Il est clair que les Cahiers ont exclu de son vivant le Fondane poète ; c'est dire qu'ils ont ignoré le lien profond existant chez lui entre poésie et philosophie. Cette indifférence était d'autant plus blessante que la revue accordait une importance majeure à la poésie, ouvrait ses pages à de multiples poètes dont plusieurs ont fait souche, mais dont bien d'autres sont aujourd'hui tombés dans l'oubli. Les explications fournies à ce refus n'étaient guère développées. Bien que les Cahiers n'aient jamais cédé à la tentation de faire de la poésie un instrument au service du délassement et de l'évasion, étaient-ils aptes à entendre l'expérience du gouffre, à substituer à l'Ulysse de Gabriel Audisio - héros triomphant de l'intelligence - celui de Fondane ? Une lettre de Ballard en 1934 explicite une réaction qui n'a sans doute pas évolué ensuite : il reproche aux poèmes de Fondane leur sècheresse, leur cruauté trop rèche, sans le moindre sourire : "il leur manque un certain chant" conclut-il.[9]

   Doit-on pour autant donner de Ballard l'image d'un homme essentiellement prudent, tacticien, capable de sacrifier l'amitié à la survie de sa revue ? La richesse des contributions de Fondane aux Cahiers du Sud (il faudrait leur consacrer une édition complète) montre que l'équipe de la revue avait bien compris son importance essentielle. Il faut souligner notamment la place de sa contribution au texte collectif publié en mai 1939 à partir de la réflexion catholique et conservatrice d'un admirateur de Bernanos, Jacques Bénet. Evoquant le déclin moral de l'Occident, et ses risques d'anéantissement, Bénet lui oppose de façon nostalgique le modèle perdu du catholicisme médiéval. L'article de Fondane (qui sert de conclusion) constitue une sorte d'annonce prophétique de sa propre mort à Auschwitz. Il propose d'écouter, non pas la parole de celui qui offre réformes et solutions, mais celle du romancier et du poète, de Shakespeare, Dostoïevsky, Faulkner, les seuls à pouvoir faire exprimer par leurs personnages cette pensée inacceptable : "Il n'y a nulle trace de raison dans l'histoire", le plus grand héroïsme consistant, non à se sacrifier à une idée, mais à reconnaître qu'on n'a aucun pouvoir. Cette pensée de l'échec n'est pas pour autant un désespoir résigné. Fondane écrit : "L'atroce clameur du monde et ma propre angoisse exigent non seulement un avenir meilleur mais aussi un passé réparé, non seulement des souffrances justifiées, mais encore essuyées, effacées - et non pas seulement guéries mais comme n'ayant pas été. (...) Celui qui a besoin de réponses et coûte que coûte (ne s'inclinant pas devant l'inévitable) continuera à les exiger et dût-on les lui donner sous des espèces auxquelles sa raison d'homme répugne ; mais quand il a échoué partout, ce n'est plus à l'homme de poser ses conditions."[10]

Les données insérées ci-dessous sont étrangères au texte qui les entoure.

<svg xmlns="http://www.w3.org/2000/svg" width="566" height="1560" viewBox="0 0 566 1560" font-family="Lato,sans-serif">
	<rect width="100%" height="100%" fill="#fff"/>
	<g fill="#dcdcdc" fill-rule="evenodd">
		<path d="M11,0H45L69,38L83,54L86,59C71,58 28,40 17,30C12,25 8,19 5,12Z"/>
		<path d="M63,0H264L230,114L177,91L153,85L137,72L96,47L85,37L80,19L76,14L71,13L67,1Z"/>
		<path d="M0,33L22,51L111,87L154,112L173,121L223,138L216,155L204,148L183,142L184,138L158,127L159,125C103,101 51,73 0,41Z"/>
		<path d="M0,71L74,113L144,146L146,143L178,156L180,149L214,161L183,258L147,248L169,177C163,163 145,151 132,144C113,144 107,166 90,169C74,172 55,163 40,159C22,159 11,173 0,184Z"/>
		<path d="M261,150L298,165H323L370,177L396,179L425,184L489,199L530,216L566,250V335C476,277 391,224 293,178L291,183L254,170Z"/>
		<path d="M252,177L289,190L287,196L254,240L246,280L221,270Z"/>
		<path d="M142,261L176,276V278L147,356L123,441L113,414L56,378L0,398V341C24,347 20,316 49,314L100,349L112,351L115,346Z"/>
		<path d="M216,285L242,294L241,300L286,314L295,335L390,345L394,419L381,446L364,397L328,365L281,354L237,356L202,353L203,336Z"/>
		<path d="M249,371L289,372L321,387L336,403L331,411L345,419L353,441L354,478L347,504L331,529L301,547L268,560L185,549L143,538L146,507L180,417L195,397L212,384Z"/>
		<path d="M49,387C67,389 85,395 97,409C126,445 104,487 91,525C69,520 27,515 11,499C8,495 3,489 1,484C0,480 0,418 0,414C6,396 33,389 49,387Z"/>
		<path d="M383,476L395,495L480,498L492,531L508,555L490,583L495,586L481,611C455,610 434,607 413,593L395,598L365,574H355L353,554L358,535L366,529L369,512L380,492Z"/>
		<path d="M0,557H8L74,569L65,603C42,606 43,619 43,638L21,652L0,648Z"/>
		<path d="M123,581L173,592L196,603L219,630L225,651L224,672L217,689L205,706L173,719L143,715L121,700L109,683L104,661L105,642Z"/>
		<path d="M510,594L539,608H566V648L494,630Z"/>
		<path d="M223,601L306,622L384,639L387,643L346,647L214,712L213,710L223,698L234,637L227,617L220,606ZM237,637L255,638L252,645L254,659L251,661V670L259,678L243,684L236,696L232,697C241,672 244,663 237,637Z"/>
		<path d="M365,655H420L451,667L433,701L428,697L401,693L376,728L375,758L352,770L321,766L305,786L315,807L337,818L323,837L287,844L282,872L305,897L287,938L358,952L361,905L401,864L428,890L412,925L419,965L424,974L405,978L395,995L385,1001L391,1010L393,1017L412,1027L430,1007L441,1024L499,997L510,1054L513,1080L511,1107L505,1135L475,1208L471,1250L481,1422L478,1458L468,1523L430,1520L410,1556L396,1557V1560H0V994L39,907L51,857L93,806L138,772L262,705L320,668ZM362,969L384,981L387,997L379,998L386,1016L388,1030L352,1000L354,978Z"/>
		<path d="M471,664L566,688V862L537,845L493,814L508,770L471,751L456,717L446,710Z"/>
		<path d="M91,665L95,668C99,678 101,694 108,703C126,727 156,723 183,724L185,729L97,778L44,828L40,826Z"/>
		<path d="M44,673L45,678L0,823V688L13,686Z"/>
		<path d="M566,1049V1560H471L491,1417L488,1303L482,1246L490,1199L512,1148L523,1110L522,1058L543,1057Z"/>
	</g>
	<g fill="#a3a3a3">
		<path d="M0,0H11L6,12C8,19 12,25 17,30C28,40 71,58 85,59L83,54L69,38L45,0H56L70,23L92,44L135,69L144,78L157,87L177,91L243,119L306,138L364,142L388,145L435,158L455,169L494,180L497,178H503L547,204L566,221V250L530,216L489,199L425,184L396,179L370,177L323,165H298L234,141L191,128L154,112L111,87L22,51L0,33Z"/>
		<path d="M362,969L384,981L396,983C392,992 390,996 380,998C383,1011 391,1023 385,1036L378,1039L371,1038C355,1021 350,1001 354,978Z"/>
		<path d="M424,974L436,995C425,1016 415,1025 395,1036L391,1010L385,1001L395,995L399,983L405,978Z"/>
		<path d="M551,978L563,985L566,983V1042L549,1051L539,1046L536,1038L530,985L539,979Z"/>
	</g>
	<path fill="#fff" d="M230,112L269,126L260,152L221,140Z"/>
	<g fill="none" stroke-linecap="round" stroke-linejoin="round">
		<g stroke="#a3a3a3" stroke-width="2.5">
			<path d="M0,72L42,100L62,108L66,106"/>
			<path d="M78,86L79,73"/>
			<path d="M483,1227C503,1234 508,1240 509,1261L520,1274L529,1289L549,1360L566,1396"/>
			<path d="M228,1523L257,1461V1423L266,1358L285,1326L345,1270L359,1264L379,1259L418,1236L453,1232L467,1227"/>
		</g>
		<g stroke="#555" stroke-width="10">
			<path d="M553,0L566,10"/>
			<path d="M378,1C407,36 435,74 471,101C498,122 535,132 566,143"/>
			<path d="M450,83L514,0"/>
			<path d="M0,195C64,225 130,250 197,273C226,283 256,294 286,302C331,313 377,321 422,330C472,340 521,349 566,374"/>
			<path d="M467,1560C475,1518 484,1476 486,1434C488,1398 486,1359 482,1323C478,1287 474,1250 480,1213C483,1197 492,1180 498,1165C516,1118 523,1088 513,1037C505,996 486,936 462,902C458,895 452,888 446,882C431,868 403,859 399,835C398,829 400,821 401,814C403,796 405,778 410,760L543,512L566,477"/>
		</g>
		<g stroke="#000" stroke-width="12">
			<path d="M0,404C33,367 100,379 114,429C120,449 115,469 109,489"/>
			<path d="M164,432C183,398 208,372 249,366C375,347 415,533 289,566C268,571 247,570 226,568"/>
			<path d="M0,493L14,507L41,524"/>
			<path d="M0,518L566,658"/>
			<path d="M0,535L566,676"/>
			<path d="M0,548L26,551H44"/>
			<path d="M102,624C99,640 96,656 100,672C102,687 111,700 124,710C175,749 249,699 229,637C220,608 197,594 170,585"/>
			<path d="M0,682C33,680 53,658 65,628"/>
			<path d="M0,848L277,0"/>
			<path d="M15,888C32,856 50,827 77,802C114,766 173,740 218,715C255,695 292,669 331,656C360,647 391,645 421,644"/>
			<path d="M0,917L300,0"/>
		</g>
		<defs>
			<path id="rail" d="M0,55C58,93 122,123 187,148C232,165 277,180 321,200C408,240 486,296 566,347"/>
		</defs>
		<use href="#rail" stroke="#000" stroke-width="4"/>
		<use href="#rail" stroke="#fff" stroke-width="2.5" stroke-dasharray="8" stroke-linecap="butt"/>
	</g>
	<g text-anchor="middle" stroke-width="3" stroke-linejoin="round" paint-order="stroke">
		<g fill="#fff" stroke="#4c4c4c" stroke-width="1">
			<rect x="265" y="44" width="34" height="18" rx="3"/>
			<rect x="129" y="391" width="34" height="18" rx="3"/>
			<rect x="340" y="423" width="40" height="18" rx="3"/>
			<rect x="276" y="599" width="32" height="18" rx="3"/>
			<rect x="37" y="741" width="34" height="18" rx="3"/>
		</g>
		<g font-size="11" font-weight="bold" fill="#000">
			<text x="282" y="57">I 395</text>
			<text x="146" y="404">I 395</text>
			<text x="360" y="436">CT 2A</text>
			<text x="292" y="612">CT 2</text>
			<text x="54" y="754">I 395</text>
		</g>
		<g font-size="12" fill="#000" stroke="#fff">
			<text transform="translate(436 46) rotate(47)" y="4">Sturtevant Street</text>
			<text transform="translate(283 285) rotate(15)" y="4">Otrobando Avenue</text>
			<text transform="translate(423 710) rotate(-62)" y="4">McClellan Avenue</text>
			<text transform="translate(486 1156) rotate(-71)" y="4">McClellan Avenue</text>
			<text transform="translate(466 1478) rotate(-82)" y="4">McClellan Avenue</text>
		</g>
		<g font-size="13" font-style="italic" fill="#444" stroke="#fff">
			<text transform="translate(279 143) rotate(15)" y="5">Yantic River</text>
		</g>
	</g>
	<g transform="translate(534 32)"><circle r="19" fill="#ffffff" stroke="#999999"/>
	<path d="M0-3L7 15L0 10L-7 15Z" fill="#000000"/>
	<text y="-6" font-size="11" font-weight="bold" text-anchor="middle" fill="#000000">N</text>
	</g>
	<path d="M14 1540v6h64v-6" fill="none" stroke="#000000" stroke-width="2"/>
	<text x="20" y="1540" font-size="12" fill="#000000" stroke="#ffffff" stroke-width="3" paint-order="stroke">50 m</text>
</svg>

    Une hypothèse pour finir. A la question de savoir pourquoi Benjamin Fondane est tombé dans l'oubli après la guerre, je répondrai en m'interrogeant sur la capacité des rédacteurs des Cahiers du Sud et des hommes de ce temps de penser Auschwitz ; Fondane a-t-il été « oublié »,comme le fut longtemps Walter Benjamin ? Pierre Missac, autre rédacteur des Cahiers du Sud  qui a consacré son oeuvre à Benjamin, a tenté avec la plus grande énergie  de faire aboutir un projet de fronton qui lui aurait été consacré ( le numéro aurait compris des textes de Scholem et d'Adorno). Les réticences du comité de lecture ont là encore prévalu.[11]                                                                    


[1] Voir  « Repères chronologiques », en fin de volume.

[2] J.Ballard à Boris de Schloezer,12 février 1947.

[3] Joë Bousquet,in Correspondance,Cahiers du Sud, no246 (mai 1942),p.400.

[4] S.Lupasco,  « Le philosophe et l` ami »,Cahiers du Sud no 282 (1947), p.183.

[5] Lettre de W. Benjamin à J. Ballard, 23 novembre 1934 (San Remo) publiée dans Zones d’ombres   (1933-1944), Alinéa , 1990.

[6] B. Fondane à J. Ballard, janvier 1944 in Europe, op.cit.p.170

[7] Ibid., p.172

[8] Aimé Blanc-Dufour,  « Memento des Revues », Cahiers du Sud no282 (1947), p.336.

[9] J.Ballard à B. Fondane, 9 février 1934.

[10] B. Fondane, « L` homme devant l`Histoire ou "Le Bruit et la Fureur" », Cahiers du Sud, no216,mai 1939, p.454

[11] Eclairante à cet égard est la correspondance échangée entre B. Fondane et J. Ballard, publiée en 1998 par M. Jutrin et I. Pop aux éditions de la Fondation culturelle roumaine (Diffusion :Paris-Méditerranée)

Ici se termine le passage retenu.